Starting with the line that has "MAM Babyartikel GesmbH" in the records below and ending with the line that has "sospechó que aquel triple crimen", output those lines exactly and nothing more; omit the pictures.
EXERCISE INPUTS Start Marker
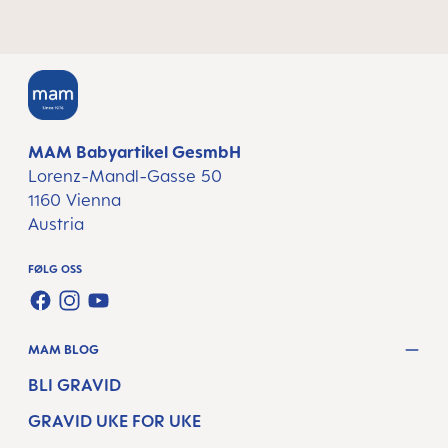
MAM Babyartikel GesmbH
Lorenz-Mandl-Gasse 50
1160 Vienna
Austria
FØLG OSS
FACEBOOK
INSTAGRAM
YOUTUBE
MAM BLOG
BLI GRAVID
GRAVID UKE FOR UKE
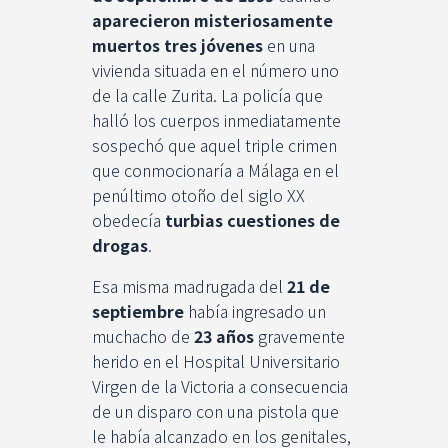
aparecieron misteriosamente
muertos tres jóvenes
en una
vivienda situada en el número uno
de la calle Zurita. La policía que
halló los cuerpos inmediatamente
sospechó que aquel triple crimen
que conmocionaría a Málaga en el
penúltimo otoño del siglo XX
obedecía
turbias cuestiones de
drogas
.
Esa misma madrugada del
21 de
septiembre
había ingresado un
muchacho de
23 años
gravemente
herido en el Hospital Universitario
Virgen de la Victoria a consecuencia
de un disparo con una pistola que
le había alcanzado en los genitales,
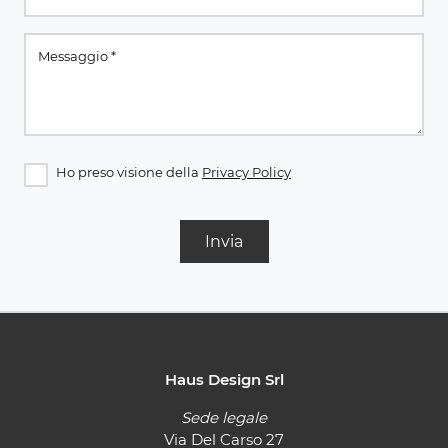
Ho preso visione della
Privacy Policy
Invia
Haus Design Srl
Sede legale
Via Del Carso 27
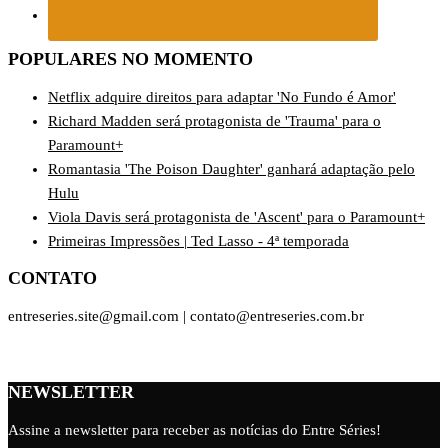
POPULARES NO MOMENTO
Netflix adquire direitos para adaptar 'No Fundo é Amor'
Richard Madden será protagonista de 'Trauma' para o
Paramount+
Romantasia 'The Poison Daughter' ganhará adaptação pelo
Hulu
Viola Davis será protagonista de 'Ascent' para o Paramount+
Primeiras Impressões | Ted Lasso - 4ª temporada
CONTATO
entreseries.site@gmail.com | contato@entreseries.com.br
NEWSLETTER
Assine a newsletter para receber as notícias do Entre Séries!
EXERCISE INPUTS End Marker
EXERCISE INPUTS Start Marker
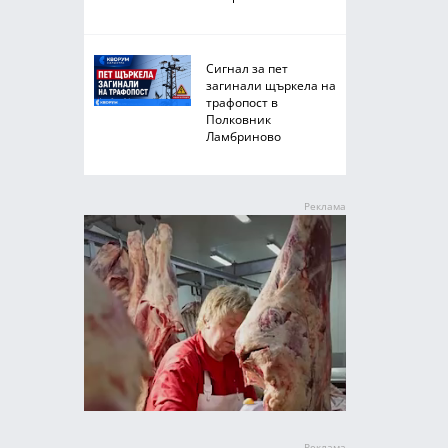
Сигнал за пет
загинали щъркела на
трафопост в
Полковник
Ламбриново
EXERCISE INPUTS End Marker
## EXERCISE SOLUTION
MAM Babyartikel GesmbH
Lorenz-Mandl-Gasse 50
1160 Vienna
Austria
FØLG OSS
FACEBOOK
INSTAGRAM
YOUTUBE
MAM BLOG
BLI GRAVID
GRAVID UKE FOR UKE
aparecieron misteriosamente
muertos tres jóvenes
en una
vivienda situada en el número uno
de la calle Zurita. La policía que
halló los cuerpos inmediatamente
sospechó que aquel triple crimen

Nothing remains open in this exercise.